King David II, visited Mouswald in 1361 and granted one-half of the lands of Rafhols (Raffles) to John Carruthers, Willam second of Mouswald’s brother. It wasn’t until a century later that in a charter of 1361, Raffulgil (considered the other half of the Raffles estate, was joined to Mouswald. It is concluded by some that this charter became the foundation of the Holmains branch of the Family although the grant of Holmains itself did not take place until 1425, it included the lands of Raffles.
At one time a recumbant effigy exists but is badly damaged by exposure and neglect, in the churchyard at Mouswald represents Sir Simon Carruthers who was allegedly the ‘esquire’ of the Earl of Douglas. However there is argument that this is not the case but was either the last or last but one baron, both called Simon. The figure described being of red sandstone, the head resting on a double pillow , tassled at the corners. It is in armour and girt with sword, the hands on the breast and placed together in an attitude of supplication. Formally inside the church with an effigy of the baron’s wife, but that has disappeared.

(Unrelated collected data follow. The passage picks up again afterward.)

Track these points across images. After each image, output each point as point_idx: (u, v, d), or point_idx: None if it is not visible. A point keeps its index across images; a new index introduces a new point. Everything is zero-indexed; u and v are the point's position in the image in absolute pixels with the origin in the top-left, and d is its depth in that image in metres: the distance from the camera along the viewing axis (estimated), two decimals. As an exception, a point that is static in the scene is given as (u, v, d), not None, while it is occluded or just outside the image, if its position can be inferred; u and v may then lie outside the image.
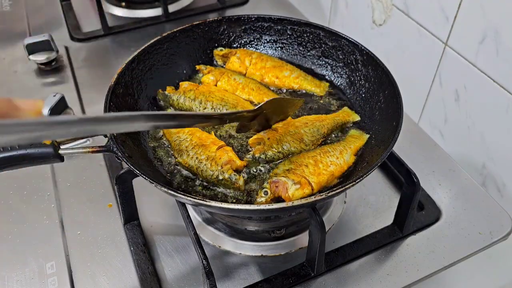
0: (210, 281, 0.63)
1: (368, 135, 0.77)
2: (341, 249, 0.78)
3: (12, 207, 0.85)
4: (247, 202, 0.68)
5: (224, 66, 0.92)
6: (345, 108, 0.83)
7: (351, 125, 0.81)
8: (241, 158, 0.72)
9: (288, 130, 0.75)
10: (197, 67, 0.90)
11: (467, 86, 0.95)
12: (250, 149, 0.75)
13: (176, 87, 0.86)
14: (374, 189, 0.89)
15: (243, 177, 0.69)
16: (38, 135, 0.37)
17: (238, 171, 0.70)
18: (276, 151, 0.72)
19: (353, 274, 0.75)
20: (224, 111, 0.79)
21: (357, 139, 0.76)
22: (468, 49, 0.92)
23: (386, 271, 0.75)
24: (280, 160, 0.72)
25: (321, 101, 0.86)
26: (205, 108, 0.80)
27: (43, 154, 0.63)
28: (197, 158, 0.71)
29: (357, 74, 0.85)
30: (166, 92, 0.83)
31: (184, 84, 0.85)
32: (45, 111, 0.94)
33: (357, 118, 0.81)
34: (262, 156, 0.71)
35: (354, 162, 0.73)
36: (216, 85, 0.87)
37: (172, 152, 0.75)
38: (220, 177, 0.68)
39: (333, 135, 0.79)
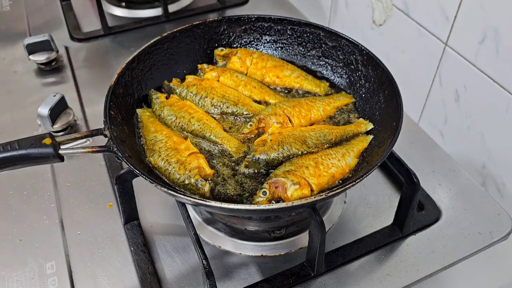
0: (210, 281, 0.63)
1: (371, 136, 0.77)
2: (341, 249, 0.78)
3: (12, 207, 0.85)
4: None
5: (225, 66, 0.92)
6: (361, 119, 0.81)
7: (364, 134, 0.79)
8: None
9: (293, 133, 0.74)
10: (199, 66, 0.90)
11: (467, 86, 0.95)
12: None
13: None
14: (374, 189, 0.89)
15: (209, 184, 0.69)
16: None
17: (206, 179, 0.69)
18: (277, 151, 0.71)
19: (353, 274, 0.75)
20: (225, 108, 0.80)
21: (361, 142, 0.76)
22: (468, 49, 0.92)
23: (386, 271, 0.75)
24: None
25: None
26: (203, 104, 0.81)
27: (43, 154, 0.63)
28: (167, 160, 0.70)
29: (357, 74, 0.85)
30: (171, 84, 0.84)
31: (189, 78, 0.86)
32: (45, 111, 0.94)
33: (370, 126, 0.79)
34: (262, 157, 0.71)
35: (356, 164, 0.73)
36: (218, 80, 0.87)
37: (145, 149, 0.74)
38: (186, 182, 0.68)
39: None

As the Carruthers estates grew larger, the importance of the family followed suit and they played a role in the history of the West March and Scotland in general. However the Mouswald line ended with the death of the last Baron of Mouswald, Sir Simon Carruthers where one account strongly suggests he was killed by the “Thevis of the Marche”, Lord Herries. This came from a report on the state of the Marches 30 years later, suggested that the Laird of Mousald was slain on a border raid by by him or his men.
The last reference to Simon Carruthers seems to be in the Act of the Scottish Parliament (Act. Parl., vol. ii. p 481) in the year 1548, when upon the 12th June both Carruthers of Mouswald and his kinsman “of Holmends” (Holmains) , who were to become the chiefly line after the demise of Mouswald, are mentioned.
In this case it is certain that Sir Simon Carruthers was alive on or around the 12th June 1548, but died before August 13th 1548 when the wardship of Janet and Marion was sadly granted to the Douglas of Drumlanrig, who it seems wasted no time in trying to gain control of the Mouswald lands.